**What is expected**
Render the lines as a JSON list of strings, one string per line and no blank lines, starting with the first line of the records and ending after the line that contains "Pelita News Indramayu". Include both of these end lines.

**Records supplied**
──────────

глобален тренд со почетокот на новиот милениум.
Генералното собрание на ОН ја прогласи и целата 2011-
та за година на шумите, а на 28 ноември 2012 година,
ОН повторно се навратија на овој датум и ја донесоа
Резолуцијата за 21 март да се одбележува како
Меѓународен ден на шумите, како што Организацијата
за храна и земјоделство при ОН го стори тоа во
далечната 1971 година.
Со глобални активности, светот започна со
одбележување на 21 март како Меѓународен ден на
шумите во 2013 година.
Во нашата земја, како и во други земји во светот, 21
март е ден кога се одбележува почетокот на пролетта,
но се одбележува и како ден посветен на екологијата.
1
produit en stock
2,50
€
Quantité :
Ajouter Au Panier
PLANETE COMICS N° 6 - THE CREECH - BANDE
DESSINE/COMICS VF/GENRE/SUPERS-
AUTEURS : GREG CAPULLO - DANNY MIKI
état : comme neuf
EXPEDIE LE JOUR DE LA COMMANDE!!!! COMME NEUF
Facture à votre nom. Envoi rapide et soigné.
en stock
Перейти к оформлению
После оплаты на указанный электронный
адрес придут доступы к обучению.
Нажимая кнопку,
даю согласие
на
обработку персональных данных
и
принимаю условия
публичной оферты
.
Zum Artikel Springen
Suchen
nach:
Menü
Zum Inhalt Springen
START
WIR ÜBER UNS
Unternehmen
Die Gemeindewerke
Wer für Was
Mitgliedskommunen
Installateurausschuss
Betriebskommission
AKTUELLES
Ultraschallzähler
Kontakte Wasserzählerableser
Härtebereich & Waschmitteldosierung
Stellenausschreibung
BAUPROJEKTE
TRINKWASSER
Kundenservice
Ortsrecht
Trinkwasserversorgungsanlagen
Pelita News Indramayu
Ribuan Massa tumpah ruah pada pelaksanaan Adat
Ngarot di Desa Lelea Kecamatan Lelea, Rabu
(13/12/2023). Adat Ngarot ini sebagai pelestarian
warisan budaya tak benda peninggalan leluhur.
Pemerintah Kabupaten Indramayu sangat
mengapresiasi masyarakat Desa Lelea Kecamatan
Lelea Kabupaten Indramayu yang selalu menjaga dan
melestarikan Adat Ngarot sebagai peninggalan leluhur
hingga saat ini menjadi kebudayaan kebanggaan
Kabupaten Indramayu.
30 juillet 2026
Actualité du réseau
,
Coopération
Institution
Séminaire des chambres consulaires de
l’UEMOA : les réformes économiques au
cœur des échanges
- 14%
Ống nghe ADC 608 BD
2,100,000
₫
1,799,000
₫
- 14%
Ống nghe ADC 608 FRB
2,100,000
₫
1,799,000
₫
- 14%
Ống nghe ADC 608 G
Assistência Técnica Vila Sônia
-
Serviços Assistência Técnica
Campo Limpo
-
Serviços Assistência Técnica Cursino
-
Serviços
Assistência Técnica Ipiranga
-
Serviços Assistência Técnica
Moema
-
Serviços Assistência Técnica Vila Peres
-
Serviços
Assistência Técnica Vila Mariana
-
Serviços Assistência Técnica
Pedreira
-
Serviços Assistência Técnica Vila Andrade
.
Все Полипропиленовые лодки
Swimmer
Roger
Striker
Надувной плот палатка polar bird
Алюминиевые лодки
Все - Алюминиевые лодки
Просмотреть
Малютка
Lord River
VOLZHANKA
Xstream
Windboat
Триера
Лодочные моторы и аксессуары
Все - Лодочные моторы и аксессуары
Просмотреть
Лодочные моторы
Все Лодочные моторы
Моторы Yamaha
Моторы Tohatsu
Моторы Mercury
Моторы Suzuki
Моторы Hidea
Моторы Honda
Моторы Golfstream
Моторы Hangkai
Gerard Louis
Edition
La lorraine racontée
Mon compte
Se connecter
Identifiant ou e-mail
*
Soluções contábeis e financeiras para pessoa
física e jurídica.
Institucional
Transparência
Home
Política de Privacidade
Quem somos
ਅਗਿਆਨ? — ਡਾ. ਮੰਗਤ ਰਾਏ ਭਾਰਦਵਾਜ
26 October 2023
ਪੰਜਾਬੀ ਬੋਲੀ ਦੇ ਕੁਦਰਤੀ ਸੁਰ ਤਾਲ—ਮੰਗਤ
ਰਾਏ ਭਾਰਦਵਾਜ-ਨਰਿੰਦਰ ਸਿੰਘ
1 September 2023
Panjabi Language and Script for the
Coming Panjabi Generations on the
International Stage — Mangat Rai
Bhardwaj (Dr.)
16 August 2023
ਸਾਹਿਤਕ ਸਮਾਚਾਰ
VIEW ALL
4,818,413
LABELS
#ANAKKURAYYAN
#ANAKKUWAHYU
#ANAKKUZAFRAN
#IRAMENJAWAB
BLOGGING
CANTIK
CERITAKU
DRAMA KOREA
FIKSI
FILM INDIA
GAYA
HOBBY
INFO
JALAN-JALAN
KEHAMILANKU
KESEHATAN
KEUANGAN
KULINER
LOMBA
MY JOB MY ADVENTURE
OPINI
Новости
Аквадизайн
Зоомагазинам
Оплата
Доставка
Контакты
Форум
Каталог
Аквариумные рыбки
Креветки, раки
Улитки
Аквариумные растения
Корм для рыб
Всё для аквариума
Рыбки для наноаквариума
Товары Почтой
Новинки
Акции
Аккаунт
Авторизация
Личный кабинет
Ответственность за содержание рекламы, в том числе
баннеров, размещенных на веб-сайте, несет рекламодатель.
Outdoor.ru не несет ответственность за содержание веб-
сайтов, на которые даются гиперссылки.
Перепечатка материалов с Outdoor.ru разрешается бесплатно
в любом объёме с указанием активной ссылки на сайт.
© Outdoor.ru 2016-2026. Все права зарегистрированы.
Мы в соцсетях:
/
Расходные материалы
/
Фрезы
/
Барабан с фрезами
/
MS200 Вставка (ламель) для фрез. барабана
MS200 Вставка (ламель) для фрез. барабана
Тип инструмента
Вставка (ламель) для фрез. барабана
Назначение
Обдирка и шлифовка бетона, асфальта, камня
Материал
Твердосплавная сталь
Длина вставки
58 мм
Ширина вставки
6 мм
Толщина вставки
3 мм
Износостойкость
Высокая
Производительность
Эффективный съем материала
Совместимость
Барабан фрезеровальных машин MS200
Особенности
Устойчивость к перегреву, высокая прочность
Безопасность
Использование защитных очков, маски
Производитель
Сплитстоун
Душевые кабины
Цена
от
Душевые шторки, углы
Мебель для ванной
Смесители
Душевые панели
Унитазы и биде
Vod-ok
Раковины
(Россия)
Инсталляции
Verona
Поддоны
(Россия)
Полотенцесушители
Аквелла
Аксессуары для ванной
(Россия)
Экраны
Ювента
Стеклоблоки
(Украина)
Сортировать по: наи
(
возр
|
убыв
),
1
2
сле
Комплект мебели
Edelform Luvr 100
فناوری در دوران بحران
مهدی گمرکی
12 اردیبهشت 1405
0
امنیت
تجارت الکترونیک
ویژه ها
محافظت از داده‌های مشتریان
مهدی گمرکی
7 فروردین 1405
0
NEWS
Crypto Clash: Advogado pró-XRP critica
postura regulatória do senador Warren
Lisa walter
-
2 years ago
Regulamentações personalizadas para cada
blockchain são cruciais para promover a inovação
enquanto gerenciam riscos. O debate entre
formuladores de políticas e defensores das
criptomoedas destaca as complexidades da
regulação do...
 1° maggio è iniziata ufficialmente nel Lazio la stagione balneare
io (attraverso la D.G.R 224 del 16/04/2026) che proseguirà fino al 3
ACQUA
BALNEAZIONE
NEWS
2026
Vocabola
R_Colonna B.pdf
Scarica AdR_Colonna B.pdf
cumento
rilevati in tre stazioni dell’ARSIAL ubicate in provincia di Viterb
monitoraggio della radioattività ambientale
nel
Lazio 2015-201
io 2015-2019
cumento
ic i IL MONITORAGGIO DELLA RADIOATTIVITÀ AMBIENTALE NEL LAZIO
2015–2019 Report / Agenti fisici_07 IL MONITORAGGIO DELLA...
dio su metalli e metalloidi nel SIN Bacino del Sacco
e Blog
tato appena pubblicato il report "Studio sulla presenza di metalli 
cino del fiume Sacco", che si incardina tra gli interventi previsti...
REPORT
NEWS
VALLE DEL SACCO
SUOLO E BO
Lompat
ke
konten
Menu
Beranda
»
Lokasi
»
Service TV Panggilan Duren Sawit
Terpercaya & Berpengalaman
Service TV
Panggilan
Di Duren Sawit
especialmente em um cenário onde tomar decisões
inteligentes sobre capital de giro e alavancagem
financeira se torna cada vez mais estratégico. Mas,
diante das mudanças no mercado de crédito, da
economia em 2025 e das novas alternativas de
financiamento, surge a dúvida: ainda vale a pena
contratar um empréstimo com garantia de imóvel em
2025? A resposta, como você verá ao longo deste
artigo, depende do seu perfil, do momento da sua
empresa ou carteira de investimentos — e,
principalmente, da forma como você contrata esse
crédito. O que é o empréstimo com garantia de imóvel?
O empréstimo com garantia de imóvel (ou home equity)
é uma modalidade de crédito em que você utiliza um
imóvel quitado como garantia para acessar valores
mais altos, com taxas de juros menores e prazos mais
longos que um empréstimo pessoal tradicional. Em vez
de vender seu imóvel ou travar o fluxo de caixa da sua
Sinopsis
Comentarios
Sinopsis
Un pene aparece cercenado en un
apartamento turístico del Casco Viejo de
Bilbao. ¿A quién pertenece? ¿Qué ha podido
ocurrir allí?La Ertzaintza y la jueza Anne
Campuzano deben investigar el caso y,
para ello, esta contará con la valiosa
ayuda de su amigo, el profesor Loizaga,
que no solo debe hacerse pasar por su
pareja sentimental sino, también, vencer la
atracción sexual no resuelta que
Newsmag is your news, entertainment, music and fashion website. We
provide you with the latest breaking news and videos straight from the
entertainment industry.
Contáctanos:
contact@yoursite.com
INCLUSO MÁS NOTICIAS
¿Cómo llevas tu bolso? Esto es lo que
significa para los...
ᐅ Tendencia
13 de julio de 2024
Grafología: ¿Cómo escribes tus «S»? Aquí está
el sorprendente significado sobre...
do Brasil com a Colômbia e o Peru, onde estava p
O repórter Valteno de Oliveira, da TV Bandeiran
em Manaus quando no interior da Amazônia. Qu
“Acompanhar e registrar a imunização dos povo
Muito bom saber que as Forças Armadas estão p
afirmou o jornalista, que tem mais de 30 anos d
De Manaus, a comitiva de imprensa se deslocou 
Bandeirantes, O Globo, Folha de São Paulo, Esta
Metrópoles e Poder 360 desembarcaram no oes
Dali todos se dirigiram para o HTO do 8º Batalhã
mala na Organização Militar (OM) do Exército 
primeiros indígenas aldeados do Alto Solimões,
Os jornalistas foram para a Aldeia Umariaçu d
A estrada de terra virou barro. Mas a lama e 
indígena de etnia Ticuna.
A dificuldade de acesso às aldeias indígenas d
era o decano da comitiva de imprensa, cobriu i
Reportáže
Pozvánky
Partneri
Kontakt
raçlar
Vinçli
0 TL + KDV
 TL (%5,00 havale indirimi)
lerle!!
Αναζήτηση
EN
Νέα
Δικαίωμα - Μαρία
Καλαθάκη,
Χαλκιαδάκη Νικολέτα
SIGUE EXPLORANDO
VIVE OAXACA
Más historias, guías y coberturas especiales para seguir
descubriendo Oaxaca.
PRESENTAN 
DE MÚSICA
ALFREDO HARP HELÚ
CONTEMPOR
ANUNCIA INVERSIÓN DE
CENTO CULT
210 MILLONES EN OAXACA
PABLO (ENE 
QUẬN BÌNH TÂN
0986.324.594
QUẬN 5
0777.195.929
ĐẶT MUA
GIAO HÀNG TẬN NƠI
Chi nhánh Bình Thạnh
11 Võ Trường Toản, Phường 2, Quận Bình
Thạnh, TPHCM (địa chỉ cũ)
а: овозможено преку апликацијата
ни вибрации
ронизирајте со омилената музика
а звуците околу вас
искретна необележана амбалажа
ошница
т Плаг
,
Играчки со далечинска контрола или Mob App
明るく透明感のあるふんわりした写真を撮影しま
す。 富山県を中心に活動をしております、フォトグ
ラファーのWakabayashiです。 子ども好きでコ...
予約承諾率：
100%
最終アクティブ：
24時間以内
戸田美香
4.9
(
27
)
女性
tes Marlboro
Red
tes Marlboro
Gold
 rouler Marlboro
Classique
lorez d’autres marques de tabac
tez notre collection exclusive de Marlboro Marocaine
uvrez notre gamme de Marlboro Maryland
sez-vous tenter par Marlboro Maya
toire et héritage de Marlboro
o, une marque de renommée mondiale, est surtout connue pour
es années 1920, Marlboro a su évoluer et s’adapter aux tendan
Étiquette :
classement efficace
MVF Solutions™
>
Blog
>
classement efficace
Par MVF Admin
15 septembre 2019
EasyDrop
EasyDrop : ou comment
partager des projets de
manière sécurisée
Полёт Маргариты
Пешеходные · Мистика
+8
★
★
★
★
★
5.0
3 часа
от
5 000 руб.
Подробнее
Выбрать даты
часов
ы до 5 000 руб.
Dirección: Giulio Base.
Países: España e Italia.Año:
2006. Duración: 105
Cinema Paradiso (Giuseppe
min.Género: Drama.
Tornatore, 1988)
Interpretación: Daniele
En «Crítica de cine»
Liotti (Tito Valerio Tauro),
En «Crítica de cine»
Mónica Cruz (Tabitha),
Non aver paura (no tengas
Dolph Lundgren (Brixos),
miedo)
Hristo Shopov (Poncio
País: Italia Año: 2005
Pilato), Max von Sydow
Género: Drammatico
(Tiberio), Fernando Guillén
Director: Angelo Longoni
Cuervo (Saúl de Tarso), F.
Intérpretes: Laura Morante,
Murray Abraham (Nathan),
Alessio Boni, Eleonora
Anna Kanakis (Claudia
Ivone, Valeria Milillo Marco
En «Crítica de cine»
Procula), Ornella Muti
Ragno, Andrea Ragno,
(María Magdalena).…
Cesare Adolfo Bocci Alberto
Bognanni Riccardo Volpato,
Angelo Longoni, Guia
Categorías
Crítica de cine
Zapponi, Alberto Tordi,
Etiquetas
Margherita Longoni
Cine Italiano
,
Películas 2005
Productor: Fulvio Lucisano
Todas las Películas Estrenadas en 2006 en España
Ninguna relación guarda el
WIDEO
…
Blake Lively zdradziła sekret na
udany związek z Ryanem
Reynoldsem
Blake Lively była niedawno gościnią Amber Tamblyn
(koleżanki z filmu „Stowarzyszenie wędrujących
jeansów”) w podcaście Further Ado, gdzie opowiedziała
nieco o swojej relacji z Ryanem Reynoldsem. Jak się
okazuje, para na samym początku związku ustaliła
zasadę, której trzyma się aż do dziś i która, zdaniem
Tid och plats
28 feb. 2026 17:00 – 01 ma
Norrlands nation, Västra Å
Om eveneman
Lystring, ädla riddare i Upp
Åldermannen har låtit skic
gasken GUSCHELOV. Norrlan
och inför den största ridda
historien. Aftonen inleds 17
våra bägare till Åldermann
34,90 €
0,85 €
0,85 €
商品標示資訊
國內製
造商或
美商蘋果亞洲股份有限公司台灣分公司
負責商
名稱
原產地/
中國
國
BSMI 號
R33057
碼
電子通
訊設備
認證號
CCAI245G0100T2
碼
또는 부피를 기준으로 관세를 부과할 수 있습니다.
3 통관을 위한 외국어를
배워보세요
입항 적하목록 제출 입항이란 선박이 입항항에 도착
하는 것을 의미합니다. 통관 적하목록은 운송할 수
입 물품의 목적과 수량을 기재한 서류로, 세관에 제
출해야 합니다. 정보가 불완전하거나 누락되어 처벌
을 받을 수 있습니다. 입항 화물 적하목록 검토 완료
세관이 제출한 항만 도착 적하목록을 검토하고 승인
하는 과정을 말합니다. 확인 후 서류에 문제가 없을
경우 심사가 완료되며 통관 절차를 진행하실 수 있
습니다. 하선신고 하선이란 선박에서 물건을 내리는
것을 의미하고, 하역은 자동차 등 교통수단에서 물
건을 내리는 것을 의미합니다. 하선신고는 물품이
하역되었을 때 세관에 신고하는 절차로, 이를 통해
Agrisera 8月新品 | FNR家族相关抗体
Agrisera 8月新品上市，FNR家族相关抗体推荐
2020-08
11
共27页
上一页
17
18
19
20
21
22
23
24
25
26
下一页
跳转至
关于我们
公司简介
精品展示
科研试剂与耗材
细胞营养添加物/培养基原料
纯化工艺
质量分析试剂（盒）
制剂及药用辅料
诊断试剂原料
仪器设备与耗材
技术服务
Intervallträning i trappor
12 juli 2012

──────────

**Answer to this problem**
[
  "глобален тренд со почетокот на новиот милениум.",
  "Генералното собрание на ОН ја прогласи и целата 2011-",
  "та за година на шумите, а на 28 ноември 2012 година,",
  "ОН повторно се навратија на овој датум и ја донесоа",
  "Резолуцијата за 21 март да се одбележува како",
  "Меѓународен ден на шумите, како што Организацијата",
  "за храна и земјоделство при ОН го стори тоа во",
  "далечната 1971 година.",
  "Со глобални активности, светот започна со",
  "одбележување на 21 март како Меѓународен ден на",
  "шумите во 2013 година.",
  "Во нашата земја, како и во други земји во светот, 21",
  "март е ден кога се одбележува почетокот на пролетта,",
  "но се одбележува и како ден посветен на екологијата.",
  "1",
  "produit en stock",
  "2,50",
  "€",
  "Quantité :",
  "Ajouter Au Panier",
  "PLANETE COMICS N° 6 - THE CREECH - BANDE",
  "DESSINE/COMICS VF/GENRE/SUPERS-",
  "AUTEURS : GREG CAPULLO - DANNY MIKI",
  "état : comme neuf",
  "EXPEDIE LE JOUR DE LA COMMANDE!!!! COMME NEUF",
  "Facture à votre nom. Envoi rapide et soigné.",
  "en stock",
  "Перейти к оформлению",
  "После оплаты на указанный электронный",
  "адрес придут доступы к обучению.",
  "Нажимая кнопку,",
  "даю согласие",
  "на",
  "обработку персональных данных",
  "и",
  "принимаю условия",
  "публичной оферты",
  ".",
  "Zum Artikel Springen",
  "Suchen",
  "nach:",
  "Menü",
  "Zum Inhalt Springen",
  "START",
  "WIR ÜBER UNS",
  "Unternehmen",
  "Die Gemeindewerke",
  "Wer für Was",
  "Mitgliedskommunen",
  "Installateurausschuss",
  "Betriebskommission",
  "AKTUELLES",
  "Ultraschallzähler",
  "Kontakte Wasserzählerableser",
  "Härtebereich & Waschmitteldosierung",
  "Stellenausschreibung",
  "BAUPROJEKTE",
  "TRINKWASSER",
  "Kundenservice",
  "Ortsrecht",
  "Trinkwasserversorgungsanlagen",
  "Pelita News Indramayu"
]